======== Stored data

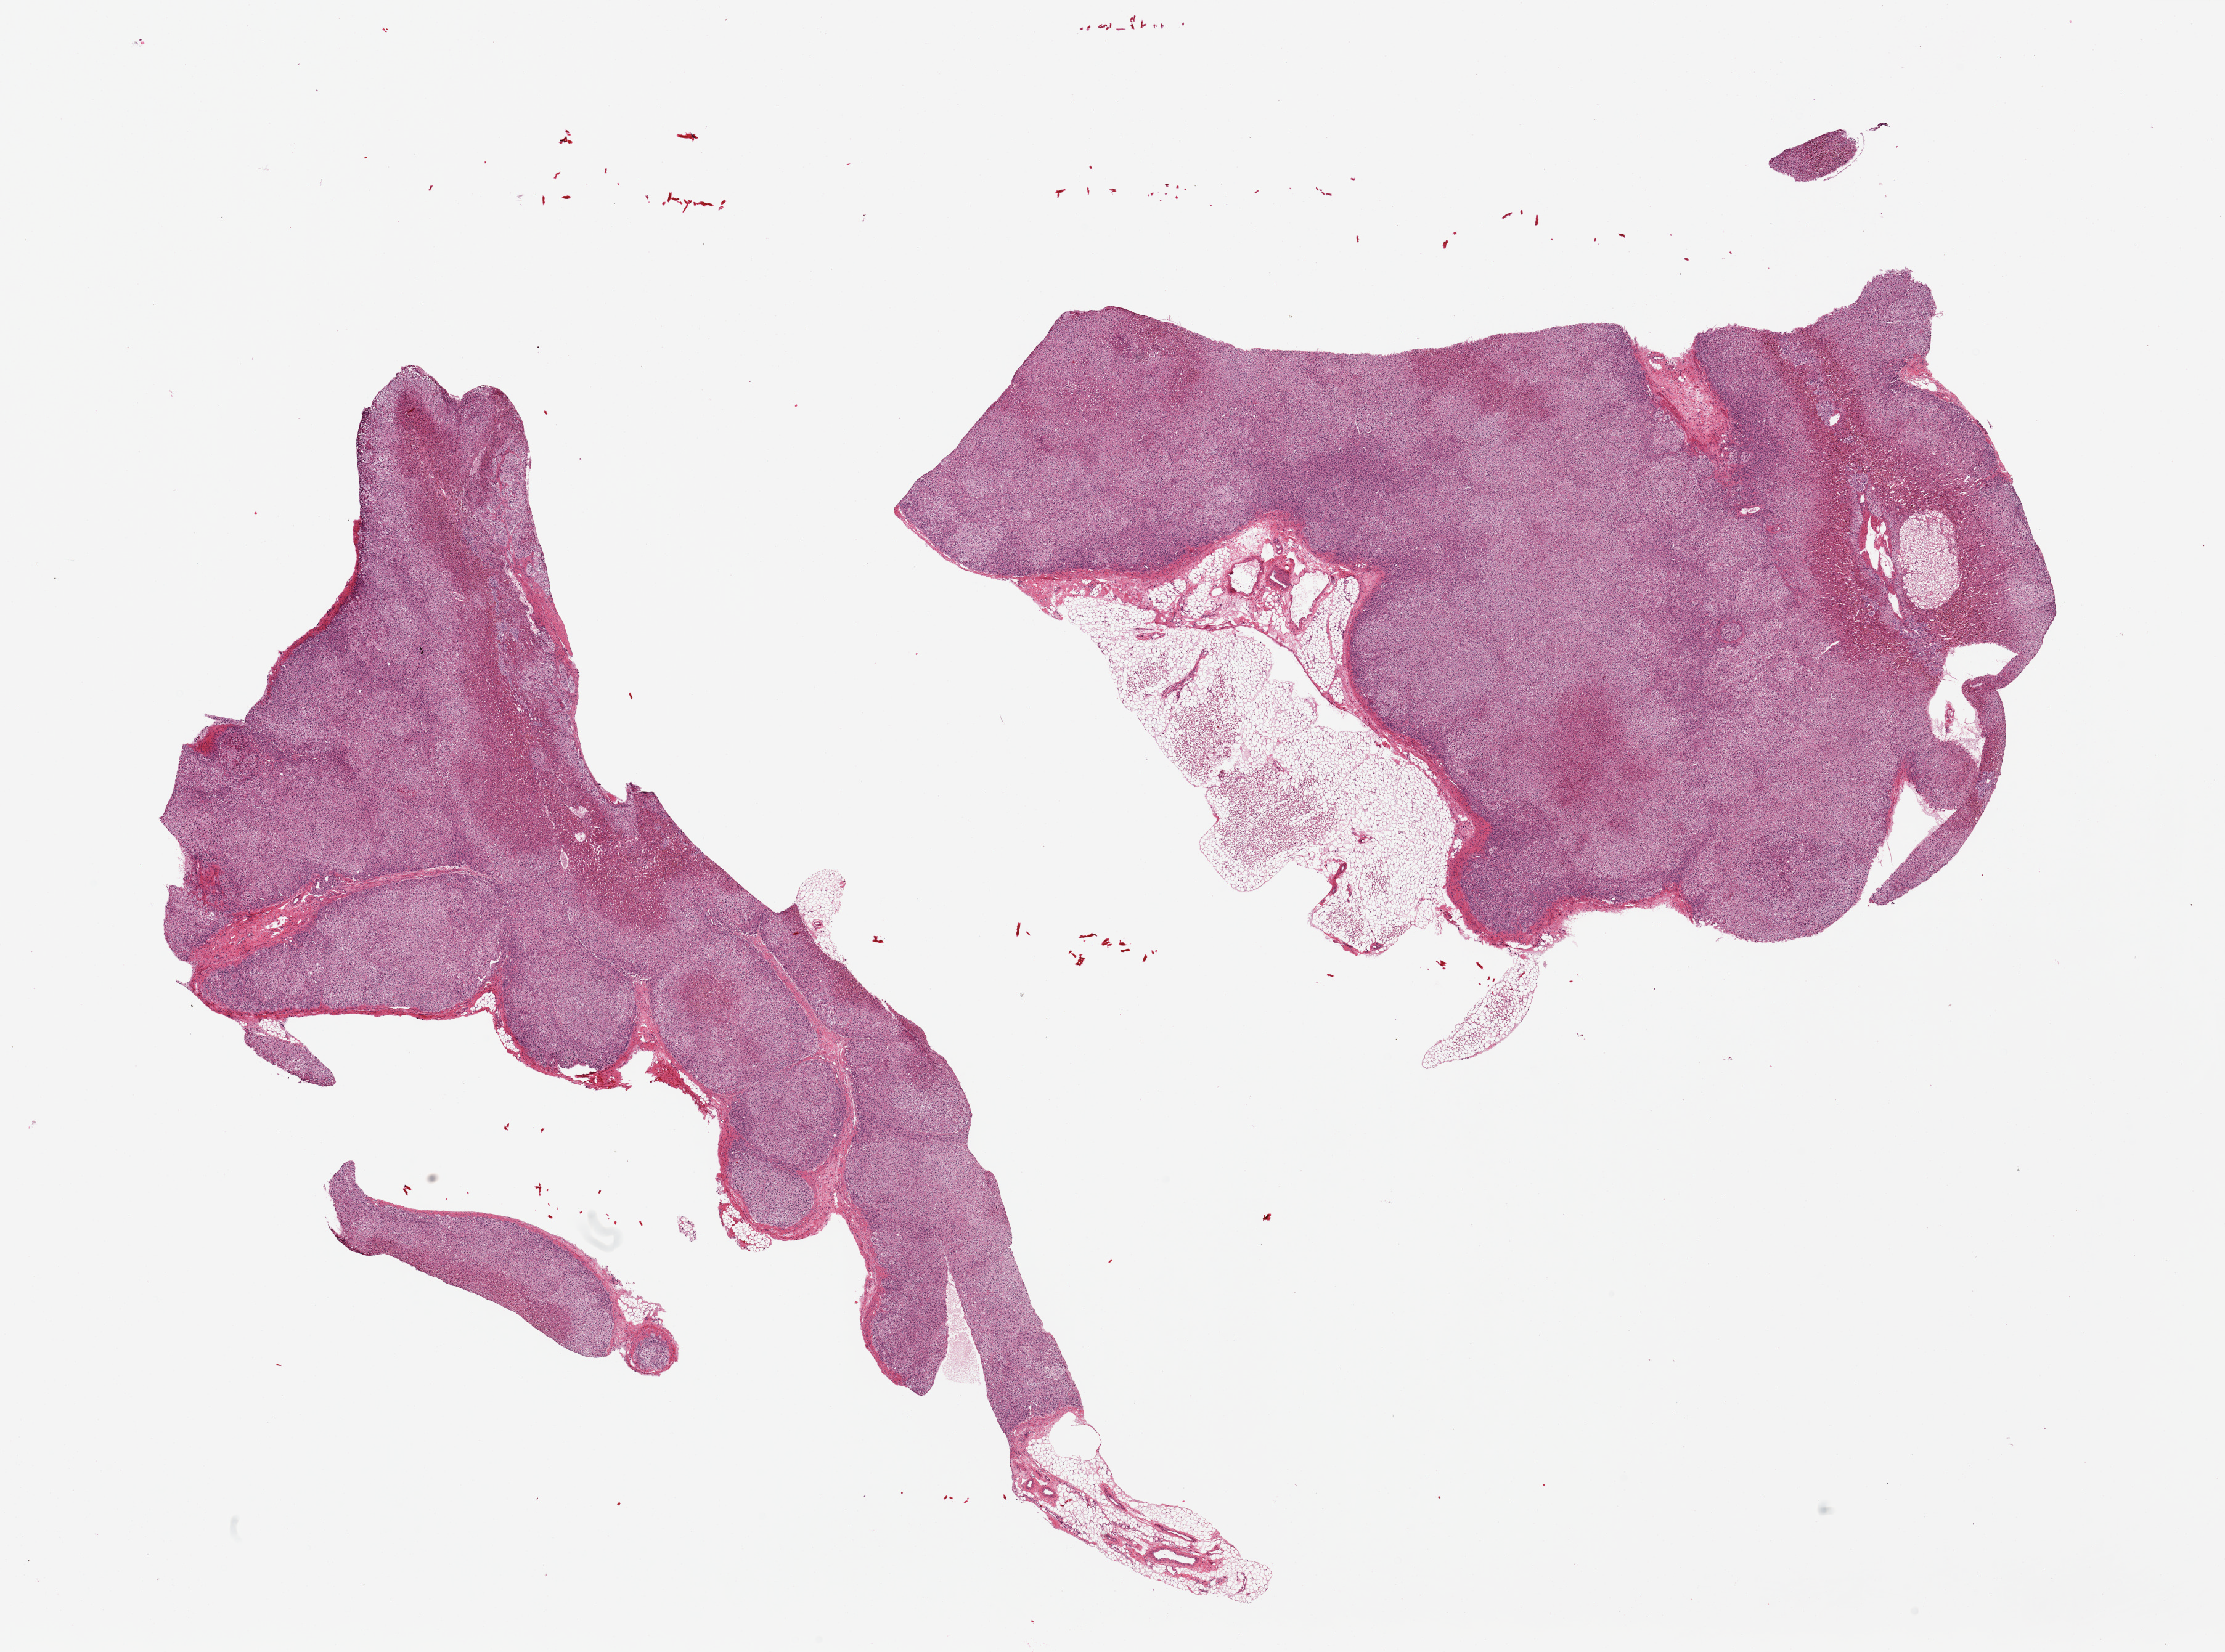
Digitized hematoxylin and eosin (H&E)-stained section, a low-resolution overview of the entire scanned area, about 28.5 x 21.2 mm (acquisition: 20x scan), PAXgene-fixed, paraffin-embedded tissue, sampled site (target tissue): adrenal gland, tissue donor sample. Female donor.
Reviewer comment on this tissue sample: 2 pieces, all cortex.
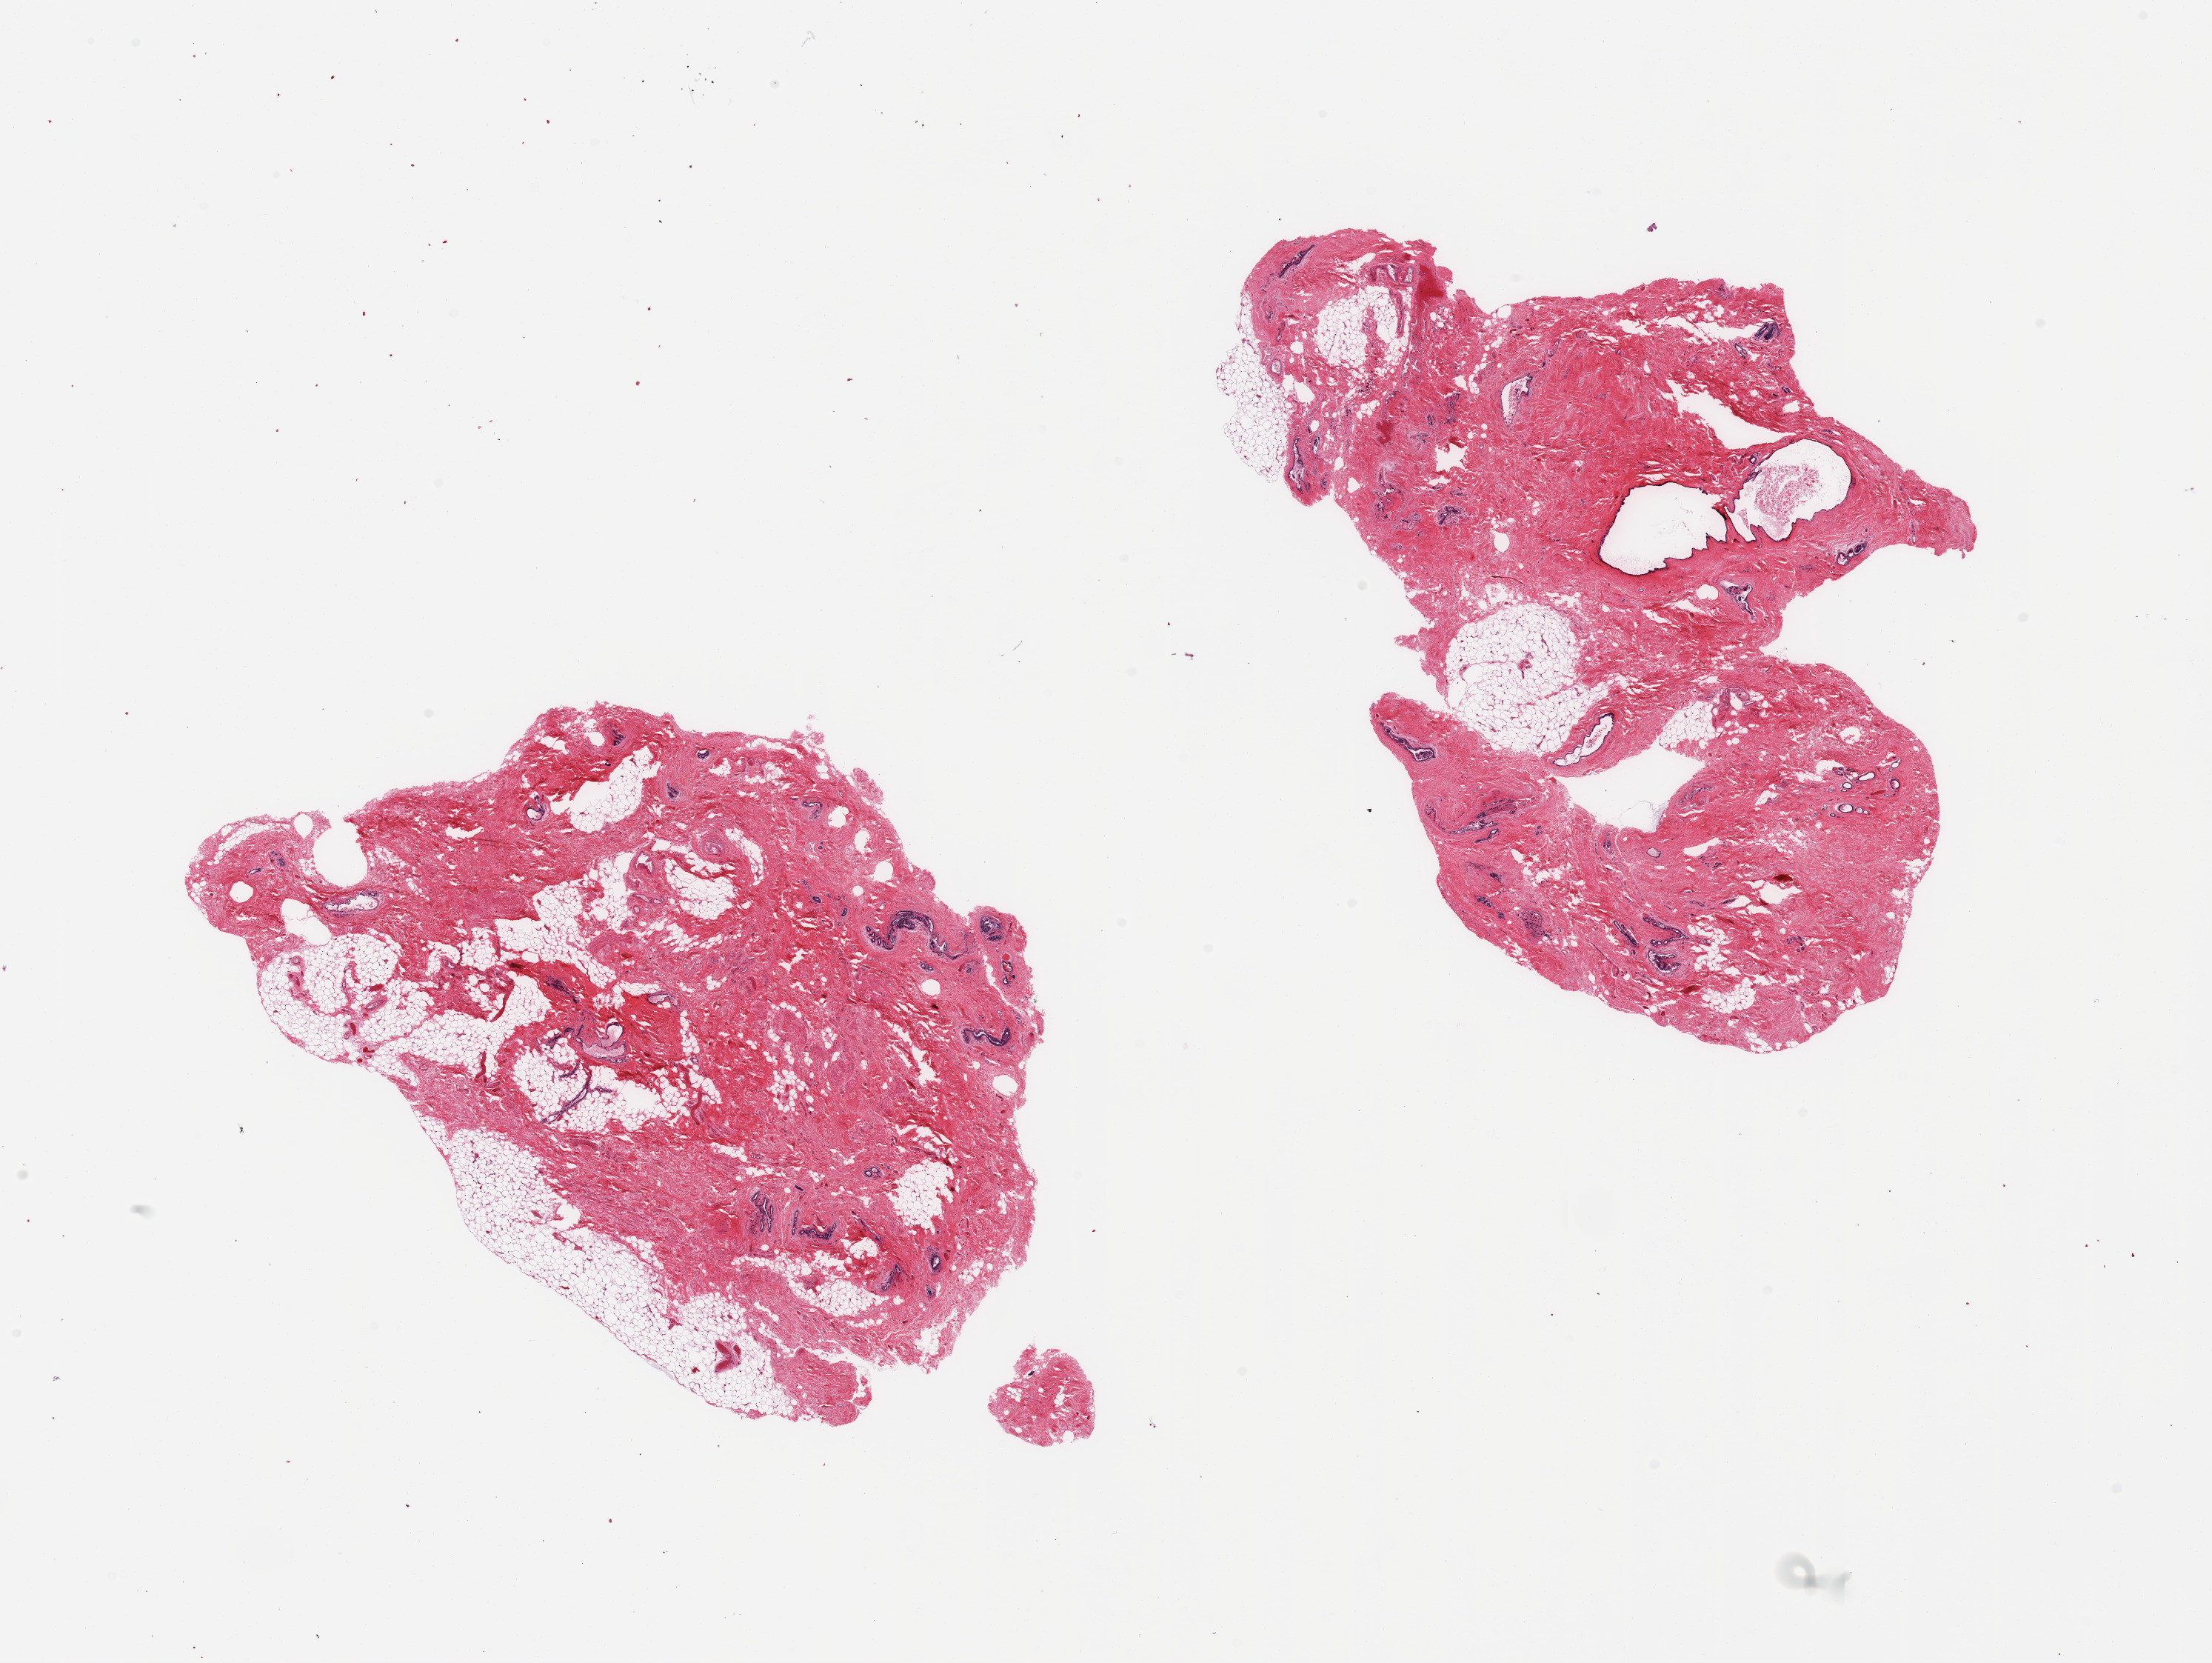
Whole-slide image, H&E stain, a low-resolution overview of the entire scanned area, about 23.6 x 17.8 mm (from a 20x scan), PAXgene-fixed paraffin-embedded (PFPE) section, target tissue: breast, tissue donor sample.
Review note (as recorded): 2 pieces; atrophic mammary tissue with focal fibrocystic changes.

================

## How to complete this task:
Copy out the listing exactly as it stands, but not the pictures.

## Exercise result:
Digitized hematoxylin and eosin (H&E)-stained section, a low-resolution overview of the entire scanned area, about 28.5 x 21.2 mm (acquisition: 20x scan), PAXgene-fixed, paraffin-embedded tissue, sampled site (target tissue): adrenal gland, tissue donor sample. Female donor.
Reviewer comment on this tissue sample: 2 pieces, all cortex.
Whole-slide image, H&E stain, a low-resolution overview of the entire scanned area, about 23.6 x 17.8 mm (from a 20x scan), PAXgene-fixed paraffin-embedded (PFPE) section, target tissue: breast, tissue donor sample.
Review note (as recorded): 2 pieces; atrophic mammary tissue with focal fibrocystic changes.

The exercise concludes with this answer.